Quella del giornalista è una figura professionale fondamentale per qualsiasi idea minima di democrazia o di controllo del potere politico. Una categoria lavorativa che spesso lavora precariamente, che è messa in questione dai vari passaggi tecnologici che riguardano la sfera mediatica e che arriva malconcia alla sfida che l’intelligenza artificiale pone a tutta la classe professionale. Ma soprattutto, e più concretamente nell’attuale congiuntura politica, è una figura che quando fa il proprio mestiere con solerzia rischia grosso, come dimostra proprio la Palestina, ma anche gli attacchi diretti contro Sigfrido Ranucci. Questa categoria, però, è stata spesso sfigurata in Occidente – e in Italia in particolare – dal ruolo maggioritario svolto dall’informazione con il ritorno della guerra in Europa e con il genocidio a Gaza. Questa delegittimazione degli operatori dell’informazione ricade purtroppo su tutti e tutte. Mette spesso sullo stesso piano chi si assume grossi rischi per fare informazione libera e di qualità con chi si offre come ripetitore e difensore strenuo della linea dettata dalle principali «firme» e agenzie stampa che determinano l’agenda e le parole chiave contribuendo a militarizzare tutto. A partire dal dibattito pubblico.

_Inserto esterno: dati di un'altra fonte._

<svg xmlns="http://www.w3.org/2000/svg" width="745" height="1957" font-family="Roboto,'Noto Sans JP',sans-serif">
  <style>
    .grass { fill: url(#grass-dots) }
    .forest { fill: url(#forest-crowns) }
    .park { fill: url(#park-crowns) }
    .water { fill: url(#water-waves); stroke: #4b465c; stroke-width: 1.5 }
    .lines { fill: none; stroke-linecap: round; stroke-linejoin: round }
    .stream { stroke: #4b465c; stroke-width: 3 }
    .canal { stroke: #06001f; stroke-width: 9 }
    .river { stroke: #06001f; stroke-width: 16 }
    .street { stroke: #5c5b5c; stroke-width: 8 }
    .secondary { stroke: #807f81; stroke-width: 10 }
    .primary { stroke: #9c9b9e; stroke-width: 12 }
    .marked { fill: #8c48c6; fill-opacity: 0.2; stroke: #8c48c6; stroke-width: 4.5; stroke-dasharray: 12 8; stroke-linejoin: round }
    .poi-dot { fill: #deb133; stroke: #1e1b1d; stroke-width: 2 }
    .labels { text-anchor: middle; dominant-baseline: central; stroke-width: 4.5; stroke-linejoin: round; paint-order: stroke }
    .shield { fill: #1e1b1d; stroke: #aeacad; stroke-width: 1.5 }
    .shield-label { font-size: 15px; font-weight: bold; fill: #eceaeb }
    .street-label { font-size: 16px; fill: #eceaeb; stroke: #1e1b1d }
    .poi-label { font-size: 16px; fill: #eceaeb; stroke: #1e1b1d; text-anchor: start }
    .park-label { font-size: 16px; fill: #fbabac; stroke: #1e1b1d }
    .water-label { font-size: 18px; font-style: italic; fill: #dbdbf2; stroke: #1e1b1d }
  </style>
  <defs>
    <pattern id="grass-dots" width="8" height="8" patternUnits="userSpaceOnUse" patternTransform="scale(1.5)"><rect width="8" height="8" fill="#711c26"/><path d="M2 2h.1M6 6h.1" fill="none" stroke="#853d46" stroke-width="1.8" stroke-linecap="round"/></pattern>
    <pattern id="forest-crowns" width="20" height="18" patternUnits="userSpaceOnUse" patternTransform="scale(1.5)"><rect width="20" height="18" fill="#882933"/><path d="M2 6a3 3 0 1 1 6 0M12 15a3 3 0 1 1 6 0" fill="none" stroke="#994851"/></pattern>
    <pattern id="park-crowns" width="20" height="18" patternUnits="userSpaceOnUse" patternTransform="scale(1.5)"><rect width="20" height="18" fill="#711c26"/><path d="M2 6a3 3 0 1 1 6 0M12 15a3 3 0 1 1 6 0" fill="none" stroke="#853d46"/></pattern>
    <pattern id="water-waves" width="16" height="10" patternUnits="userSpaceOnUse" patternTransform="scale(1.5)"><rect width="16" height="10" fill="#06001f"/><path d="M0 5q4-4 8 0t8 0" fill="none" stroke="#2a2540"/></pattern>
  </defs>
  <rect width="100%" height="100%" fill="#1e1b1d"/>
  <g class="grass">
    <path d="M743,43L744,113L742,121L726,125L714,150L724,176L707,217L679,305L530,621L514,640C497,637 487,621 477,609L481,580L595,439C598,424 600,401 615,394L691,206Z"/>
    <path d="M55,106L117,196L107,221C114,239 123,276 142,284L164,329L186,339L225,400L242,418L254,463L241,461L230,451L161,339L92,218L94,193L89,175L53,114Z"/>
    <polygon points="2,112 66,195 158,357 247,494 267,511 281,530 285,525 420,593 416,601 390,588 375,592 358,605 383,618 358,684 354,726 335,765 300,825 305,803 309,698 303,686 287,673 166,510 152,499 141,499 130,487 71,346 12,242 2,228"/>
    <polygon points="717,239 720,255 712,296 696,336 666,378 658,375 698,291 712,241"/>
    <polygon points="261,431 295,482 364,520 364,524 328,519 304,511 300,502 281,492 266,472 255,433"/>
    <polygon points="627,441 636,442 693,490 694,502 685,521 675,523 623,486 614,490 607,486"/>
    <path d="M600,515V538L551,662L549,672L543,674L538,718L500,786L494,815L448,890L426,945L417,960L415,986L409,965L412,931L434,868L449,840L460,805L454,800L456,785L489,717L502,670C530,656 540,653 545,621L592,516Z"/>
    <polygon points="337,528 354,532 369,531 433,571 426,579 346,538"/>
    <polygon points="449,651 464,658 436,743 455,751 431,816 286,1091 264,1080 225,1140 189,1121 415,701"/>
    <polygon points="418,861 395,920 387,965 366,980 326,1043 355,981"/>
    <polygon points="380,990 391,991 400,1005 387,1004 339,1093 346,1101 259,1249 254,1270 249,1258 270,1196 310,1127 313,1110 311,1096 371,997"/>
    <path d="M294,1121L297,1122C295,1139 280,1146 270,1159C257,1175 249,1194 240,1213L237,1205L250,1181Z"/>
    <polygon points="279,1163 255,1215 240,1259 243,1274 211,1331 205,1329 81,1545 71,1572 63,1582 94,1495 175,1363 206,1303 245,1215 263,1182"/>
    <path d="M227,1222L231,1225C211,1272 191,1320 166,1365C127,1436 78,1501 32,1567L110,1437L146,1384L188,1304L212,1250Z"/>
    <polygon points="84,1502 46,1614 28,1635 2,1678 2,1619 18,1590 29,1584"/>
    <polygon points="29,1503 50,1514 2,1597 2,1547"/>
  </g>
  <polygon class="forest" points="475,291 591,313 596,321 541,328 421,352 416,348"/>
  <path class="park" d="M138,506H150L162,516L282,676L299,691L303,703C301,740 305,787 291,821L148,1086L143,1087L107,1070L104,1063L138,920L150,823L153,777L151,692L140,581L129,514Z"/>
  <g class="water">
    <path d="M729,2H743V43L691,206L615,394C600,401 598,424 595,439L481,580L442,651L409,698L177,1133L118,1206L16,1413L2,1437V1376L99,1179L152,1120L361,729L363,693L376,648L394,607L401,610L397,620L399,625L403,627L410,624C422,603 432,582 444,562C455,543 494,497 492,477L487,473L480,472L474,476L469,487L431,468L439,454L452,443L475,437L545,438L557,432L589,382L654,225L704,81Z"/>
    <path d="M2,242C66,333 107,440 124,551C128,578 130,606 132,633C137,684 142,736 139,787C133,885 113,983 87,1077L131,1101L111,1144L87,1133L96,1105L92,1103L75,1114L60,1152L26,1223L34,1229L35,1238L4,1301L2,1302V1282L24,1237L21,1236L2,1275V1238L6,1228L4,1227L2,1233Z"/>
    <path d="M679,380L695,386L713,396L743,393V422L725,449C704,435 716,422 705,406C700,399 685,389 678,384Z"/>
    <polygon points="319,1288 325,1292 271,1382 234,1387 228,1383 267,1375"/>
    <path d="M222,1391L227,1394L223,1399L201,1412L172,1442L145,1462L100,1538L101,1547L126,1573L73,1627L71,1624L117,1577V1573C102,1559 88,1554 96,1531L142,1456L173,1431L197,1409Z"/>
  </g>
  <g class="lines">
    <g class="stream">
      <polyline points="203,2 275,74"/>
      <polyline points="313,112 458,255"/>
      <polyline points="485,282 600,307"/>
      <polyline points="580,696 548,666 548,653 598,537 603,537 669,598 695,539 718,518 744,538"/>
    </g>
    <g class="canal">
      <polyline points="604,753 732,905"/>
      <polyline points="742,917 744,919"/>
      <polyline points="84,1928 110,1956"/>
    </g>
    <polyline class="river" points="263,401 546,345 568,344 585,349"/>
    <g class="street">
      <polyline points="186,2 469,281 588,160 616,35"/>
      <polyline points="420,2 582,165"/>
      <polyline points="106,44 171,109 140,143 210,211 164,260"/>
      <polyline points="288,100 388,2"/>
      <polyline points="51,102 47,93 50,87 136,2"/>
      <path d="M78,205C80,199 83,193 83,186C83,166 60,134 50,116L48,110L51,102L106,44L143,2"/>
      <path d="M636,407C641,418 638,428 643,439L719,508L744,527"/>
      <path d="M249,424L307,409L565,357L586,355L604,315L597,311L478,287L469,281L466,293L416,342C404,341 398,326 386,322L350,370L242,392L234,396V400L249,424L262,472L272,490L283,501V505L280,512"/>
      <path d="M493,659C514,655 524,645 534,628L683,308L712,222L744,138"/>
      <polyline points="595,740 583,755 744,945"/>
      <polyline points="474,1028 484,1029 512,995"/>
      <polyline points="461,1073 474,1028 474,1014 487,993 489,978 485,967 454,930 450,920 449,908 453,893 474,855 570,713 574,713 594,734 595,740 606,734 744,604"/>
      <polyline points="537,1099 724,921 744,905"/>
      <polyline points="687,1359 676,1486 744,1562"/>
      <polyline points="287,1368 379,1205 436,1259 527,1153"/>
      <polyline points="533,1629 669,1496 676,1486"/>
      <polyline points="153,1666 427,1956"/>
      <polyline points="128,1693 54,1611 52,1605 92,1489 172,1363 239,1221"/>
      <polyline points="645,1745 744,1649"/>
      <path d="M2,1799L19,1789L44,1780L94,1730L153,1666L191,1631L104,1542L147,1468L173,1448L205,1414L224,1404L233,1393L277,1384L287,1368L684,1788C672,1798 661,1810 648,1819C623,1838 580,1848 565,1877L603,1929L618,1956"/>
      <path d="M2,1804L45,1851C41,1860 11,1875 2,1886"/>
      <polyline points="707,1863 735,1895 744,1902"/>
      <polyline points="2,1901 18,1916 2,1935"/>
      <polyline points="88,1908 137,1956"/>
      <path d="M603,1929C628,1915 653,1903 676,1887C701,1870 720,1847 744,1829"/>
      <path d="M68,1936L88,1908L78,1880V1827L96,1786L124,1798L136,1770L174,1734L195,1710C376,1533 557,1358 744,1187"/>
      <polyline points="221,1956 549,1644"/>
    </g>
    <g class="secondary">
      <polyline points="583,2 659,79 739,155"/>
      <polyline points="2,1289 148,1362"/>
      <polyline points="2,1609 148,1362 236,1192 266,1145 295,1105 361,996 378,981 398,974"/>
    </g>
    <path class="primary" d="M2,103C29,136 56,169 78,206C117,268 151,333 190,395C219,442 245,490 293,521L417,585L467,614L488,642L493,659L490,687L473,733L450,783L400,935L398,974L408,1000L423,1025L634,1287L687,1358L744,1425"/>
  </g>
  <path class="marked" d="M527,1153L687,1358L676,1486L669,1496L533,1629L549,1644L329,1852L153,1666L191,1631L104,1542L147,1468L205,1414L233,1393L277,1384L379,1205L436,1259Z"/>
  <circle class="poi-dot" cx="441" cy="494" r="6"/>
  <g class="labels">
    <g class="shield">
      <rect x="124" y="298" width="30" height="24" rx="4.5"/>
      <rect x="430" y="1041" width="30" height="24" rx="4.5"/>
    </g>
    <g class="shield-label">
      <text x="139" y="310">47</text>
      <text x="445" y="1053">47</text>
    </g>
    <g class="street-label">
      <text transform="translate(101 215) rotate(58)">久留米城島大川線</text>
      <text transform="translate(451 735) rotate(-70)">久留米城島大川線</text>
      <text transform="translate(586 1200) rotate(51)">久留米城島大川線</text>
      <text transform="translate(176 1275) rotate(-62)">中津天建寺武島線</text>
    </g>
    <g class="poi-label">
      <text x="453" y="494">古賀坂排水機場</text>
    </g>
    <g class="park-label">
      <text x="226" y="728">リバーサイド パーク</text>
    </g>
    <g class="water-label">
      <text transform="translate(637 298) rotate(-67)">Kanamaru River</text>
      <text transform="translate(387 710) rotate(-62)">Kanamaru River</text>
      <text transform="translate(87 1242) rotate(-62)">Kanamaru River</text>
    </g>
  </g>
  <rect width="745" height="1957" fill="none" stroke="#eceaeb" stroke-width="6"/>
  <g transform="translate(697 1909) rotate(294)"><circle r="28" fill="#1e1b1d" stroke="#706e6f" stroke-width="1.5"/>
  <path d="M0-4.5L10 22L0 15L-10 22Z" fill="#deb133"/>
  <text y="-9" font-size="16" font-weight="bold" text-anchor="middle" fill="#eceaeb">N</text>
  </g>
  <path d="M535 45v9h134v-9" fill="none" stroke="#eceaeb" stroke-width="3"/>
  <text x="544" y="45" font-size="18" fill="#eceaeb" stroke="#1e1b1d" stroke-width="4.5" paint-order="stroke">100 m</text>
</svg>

Se una delle critiche condivisibili all’azione di Torino è quella di aver fatto di tutta l’erba un fascio, siamo certi che la condanna corale e sproporzionata di quell’azione non contribuisca a esasperare l’idea che esista una «casta» giornalista corporativa? Un rischio le cui conseguenze finiscono per ricadere soprattutto sulle figure più scomode che fanno un prezioso lavoro giornalistico giorno per giorno. Per questo stupiscono le prese di posizione di quanti tra quest’ultimi si sono appiattiti sui termini assurdi per descrivere quanto avvenuto a Torino propinati dai media mainstream, perché l’obiettivo è espellere l’ormai temutissima solidarietà al popolo palestinese dal dibattito pubblico, come si espelle l’Imam Shahin per un reato d’opinione stabilito dal governo.

L’estrema destra al governo dimostra di conoscere la nozione di rapporti di forza: attaccano chi li contrasta e difendono, sempre, la loro parte e chi potrebbe unirvisi. È giusto che noi evitiamo di essere come soldati in guerra, e che segnaliamo liberamente ciò che non si condivide. Ma non si possono negare le guerre che vengono fatte sulla nostra pelle. Tra queste c’è anche la guerra informativa, e anch’essa determina i rapporti di forza in cui ci troviamo. 

*Alberto Manconi è dottorando presso l’Università di Losanna, si occupa di attivismo climatico e partecipa al movimento Insorgiamo, di solidarietà al Collettivo di Fabbrica ex-Gkn, e al percorso degli Stati Generali della Giustizia Climatica e Sociale.